**ASSIGNMENT**
Once the line containing "right shoulder: (308, 433)" is found in the entries below, reproduce it and every line after it, stopping at and including the line containing "right shoulder: (89, 387)"; reproduce nothing else, and keep each line exact.

**** INPUT

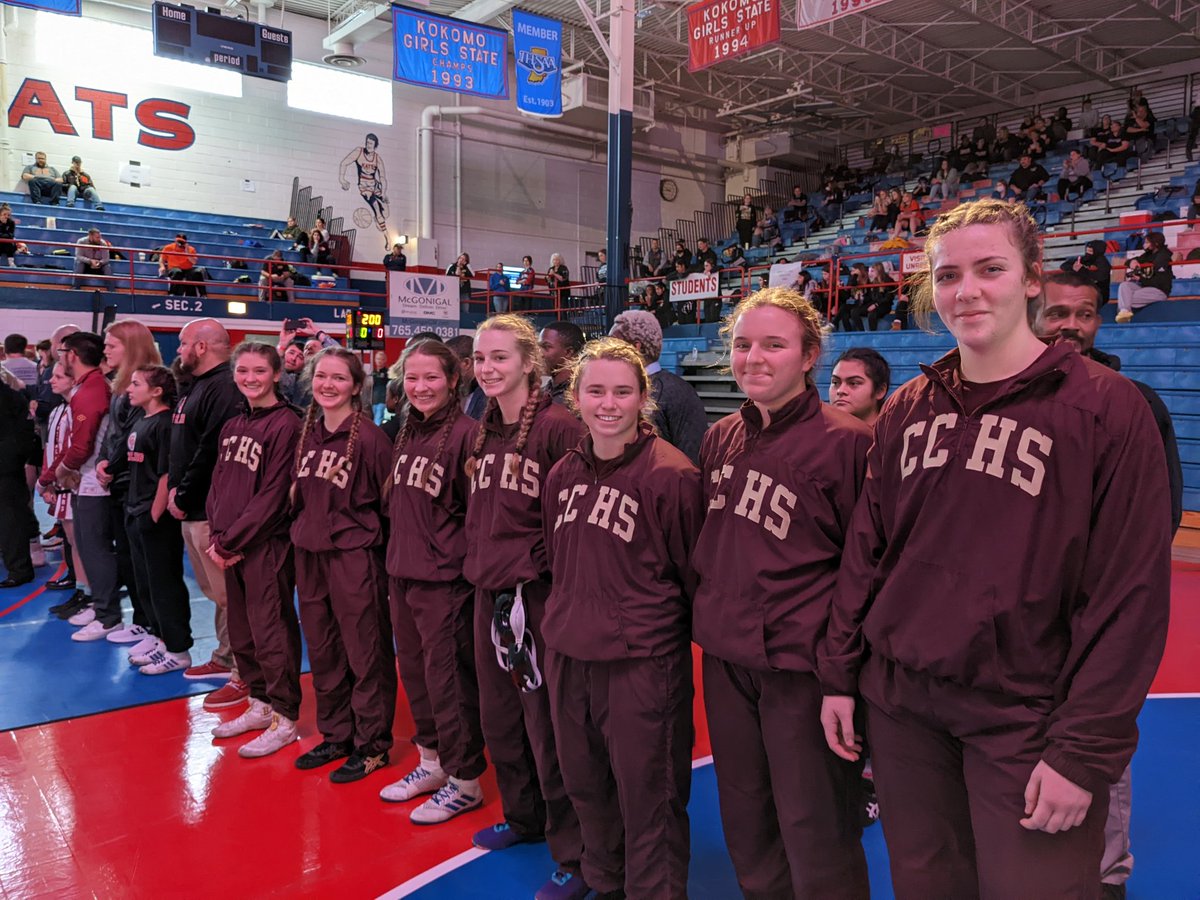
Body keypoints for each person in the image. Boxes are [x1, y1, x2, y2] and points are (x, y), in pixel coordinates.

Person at [818, 200, 1172, 900]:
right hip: (904, 708)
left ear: (1031, 279)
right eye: (948, 275)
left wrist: (1084, 751)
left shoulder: (1108, 407)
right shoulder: (909, 406)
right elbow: (869, 552)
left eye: (990, 269)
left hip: (1028, 719)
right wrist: (839, 674)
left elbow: (1129, 592)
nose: (966, 291)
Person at [693, 287, 873, 899]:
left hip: (803, 662)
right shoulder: (720, 437)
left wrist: (842, 675)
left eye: (774, 344)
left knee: (815, 820)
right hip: (726, 655)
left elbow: (865, 569)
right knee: (745, 812)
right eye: (743, 345)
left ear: (809, 357)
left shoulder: (849, 443)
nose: (754, 358)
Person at [542, 337, 703, 897]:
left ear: (643, 399)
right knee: (585, 786)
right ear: (576, 396)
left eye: (622, 391)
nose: (608, 403)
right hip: (568, 652)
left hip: (641, 662)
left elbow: (690, 574)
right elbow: (557, 559)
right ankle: (606, 882)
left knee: (650, 797)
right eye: (595, 391)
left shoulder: (673, 476)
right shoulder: (562, 473)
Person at [463, 314, 587, 900]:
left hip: (532, 597)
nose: (487, 368)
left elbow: (571, 521)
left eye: (500, 358)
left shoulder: (561, 427)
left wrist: (536, 573)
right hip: (487, 590)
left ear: (530, 363)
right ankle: (523, 817)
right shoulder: (482, 426)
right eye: (481, 358)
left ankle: (576, 854)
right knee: (501, 718)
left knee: (548, 728)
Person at [379, 340, 487, 823]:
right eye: (413, 378)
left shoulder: (469, 434)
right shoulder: (406, 432)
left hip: (445, 582)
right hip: (403, 574)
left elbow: (477, 517)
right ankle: (432, 763)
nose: (421, 387)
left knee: (450, 684)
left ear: (453, 380)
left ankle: (465, 780)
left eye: (432, 378)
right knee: (417, 678)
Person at [290, 348, 397, 783]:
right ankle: (337, 734)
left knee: (364, 652)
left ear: (356, 386)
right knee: (324, 650)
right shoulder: (308, 433)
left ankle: (373, 745)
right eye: (321, 376)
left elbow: (389, 507)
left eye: (338, 378)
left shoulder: (371, 439)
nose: (327, 385)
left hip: (355, 557)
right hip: (310, 555)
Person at [206, 343, 304, 757]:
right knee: (244, 632)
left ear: (277, 374)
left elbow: (274, 495)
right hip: (230, 547)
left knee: (272, 632)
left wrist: (231, 540)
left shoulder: (287, 425)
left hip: (266, 545)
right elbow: (218, 485)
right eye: (242, 370)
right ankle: (260, 704)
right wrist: (217, 535)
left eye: (259, 370)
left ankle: (285, 717)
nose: (250, 378)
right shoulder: (232, 425)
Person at [167, 319, 246, 708]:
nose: (178, 350)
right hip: (191, 506)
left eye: (183, 343)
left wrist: (183, 492)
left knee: (231, 594)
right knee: (217, 593)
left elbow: (211, 450)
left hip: (209, 508)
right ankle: (224, 655)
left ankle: (242, 669)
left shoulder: (224, 388)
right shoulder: (195, 386)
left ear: (201, 346)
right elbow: (182, 444)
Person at [38, 332, 121, 640]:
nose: (59, 360)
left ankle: (107, 614)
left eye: (62, 354)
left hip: (93, 484)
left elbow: (80, 446)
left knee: (94, 548)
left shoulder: (91, 390)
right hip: (84, 480)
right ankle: (102, 608)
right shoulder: (89, 387)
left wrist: (55, 474)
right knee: (86, 546)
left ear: (71, 355)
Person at [121, 365, 192, 674]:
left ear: (157, 391)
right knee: (145, 583)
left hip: (154, 516)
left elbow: (166, 472)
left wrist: (154, 513)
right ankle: (159, 637)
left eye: (136, 383)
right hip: (135, 510)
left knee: (164, 583)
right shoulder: (140, 419)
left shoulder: (165, 425)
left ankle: (178, 649)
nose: (129, 388)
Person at [96, 321, 161, 646]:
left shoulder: (148, 383)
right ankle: (141, 619)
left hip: (139, 484)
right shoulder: (120, 384)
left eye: (111, 345)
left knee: (146, 564)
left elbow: (133, 435)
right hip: (121, 481)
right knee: (129, 559)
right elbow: (113, 435)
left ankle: (154, 625)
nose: (105, 350)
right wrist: (104, 463)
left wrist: (110, 463)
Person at [609, 310, 707, 466]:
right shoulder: (609, 392)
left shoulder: (678, 393)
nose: (607, 352)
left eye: (614, 344)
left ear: (636, 347)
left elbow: (693, 458)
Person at [0, 378, 39, 588]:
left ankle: (20, 568)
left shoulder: (10, 398)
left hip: (6, 469)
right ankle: (19, 566)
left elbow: (22, 437)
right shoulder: (13, 396)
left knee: (11, 519)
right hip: (10, 466)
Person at [339, 133, 389, 247]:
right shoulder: (359, 152)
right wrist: (342, 179)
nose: (368, 145)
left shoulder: (377, 159)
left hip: (374, 185)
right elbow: (344, 163)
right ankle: (387, 238)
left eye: (371, 143)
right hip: (364, 187)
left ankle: (379, 220)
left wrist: (384, 193)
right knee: (377, 208)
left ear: (375, 145)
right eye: (367, 143)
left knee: (385, 211)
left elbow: (383, 178)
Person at [1116, 231, 1172, 322]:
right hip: (1144, 286)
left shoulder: (1163, 257)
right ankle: (1124, 313)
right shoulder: (1147, 255)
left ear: (1156, 243)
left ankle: (1124, 312)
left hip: (1158, 291)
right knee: (1124, 285)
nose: (1144, 245)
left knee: (1126, 298)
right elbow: (1130, 261)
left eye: (1146, 242)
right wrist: (1132, 262)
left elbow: (1159, 282)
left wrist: (1140, 278)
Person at [829, 347, 890, 427]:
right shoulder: (821, 433)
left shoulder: (893, 436)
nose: (840, 391)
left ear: (880, 391)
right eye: (835, 382)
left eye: (853, 383)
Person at [539, 321, 585, 407]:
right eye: (539, 347)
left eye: (546, 347)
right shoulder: (544, 391)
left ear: (568, 352)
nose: (540, 354)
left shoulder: (578, 396)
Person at [445, 335, 487, 420]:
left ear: (466, 363)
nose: (445, 373)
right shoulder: (456, 394)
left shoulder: (487, 397)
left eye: (449, 367)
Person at [1060, 240, 1112, 306]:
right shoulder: (1084, 259)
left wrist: (1082, 270)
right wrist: (1074, 267)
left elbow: (1100, 276)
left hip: (1099, 294)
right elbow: (1063, 266)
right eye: (1087, 250)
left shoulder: (1103, 263)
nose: (1088, 253)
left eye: (1090, 251)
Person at [158, 233, 205, 297]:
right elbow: (162, 259)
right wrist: (162, 266)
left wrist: (187, 253)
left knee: (197, 273)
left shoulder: (191, 249)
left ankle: (203, 294)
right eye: (178, 241)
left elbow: (194, 262)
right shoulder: (168, 247)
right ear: (175, 240)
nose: (179, 243)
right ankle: (173, 293)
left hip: (187, 269)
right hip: (174, 268)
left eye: (182, 242)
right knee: (177, 272)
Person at [369, 350, 389, 425]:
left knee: (378, 419)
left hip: (383, 400)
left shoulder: (388, 373)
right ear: (375, 360)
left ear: (385, 360)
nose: (380, 361)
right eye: (378, 359)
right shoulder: (373, 373)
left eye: (382, 359)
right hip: (373, 400)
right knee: (374, 419)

********

**OUTPUT OF THE TASK**
right shoulder: (308, 433)
left ankle: (373, 745)
right eye: (321, 376)
left elbow: (389, 507)
left eye: (338, 378)
left shoulder: (371, 439)
nose: (327, 385)
left hip: (355, 557)
right hip: (310, 555)
Person at [206, 343, 304, 757]:
right knee: (244, 632)
left ear: (277, 374)
left elbow: (274, 495)
right hip: (230, 547)
left knee: (272, 632)
left wrist: (231, 540)
left shoulder: (287, 425)
left hip: (266, 545)
right elbow: (218, 485)
right eye: (242, 370)
right ankle: (260, 704)
right wrist: (217, 535)
left eye: (259, 370)
left ankle: (285, 717)
nose: (250, 378)
right shoulder: (232, 425)
Person at [167, 319, 246, 708]:
nose: (178, 350)
right hip: (191, 506)
left eye: (183, 343)
left wrist: (183, 492)
left knee: (231, 594)
right knee: (217, 593)
left elbow: (211, 450)
left hip: (209, 508)
right ankle: (224, 655)
left ankle: (242, 669)
left shoulder: (224, 388)
right shoulder: (195, 386)
left ear: (201, 346)
right elbow: (182, 444)
Person at [38, 332, 121, 640]:
nose: (59, 360)
left ankle: (107, 614)
left eye: (62, 354)
left hip: (93, 484)
left elbow: (80, 446)
left knee: (94, 548)
left shoulder: (91, 390)
right hip: (84, 480)
right ankle: (102, 608)
right shoulder: (89, 387)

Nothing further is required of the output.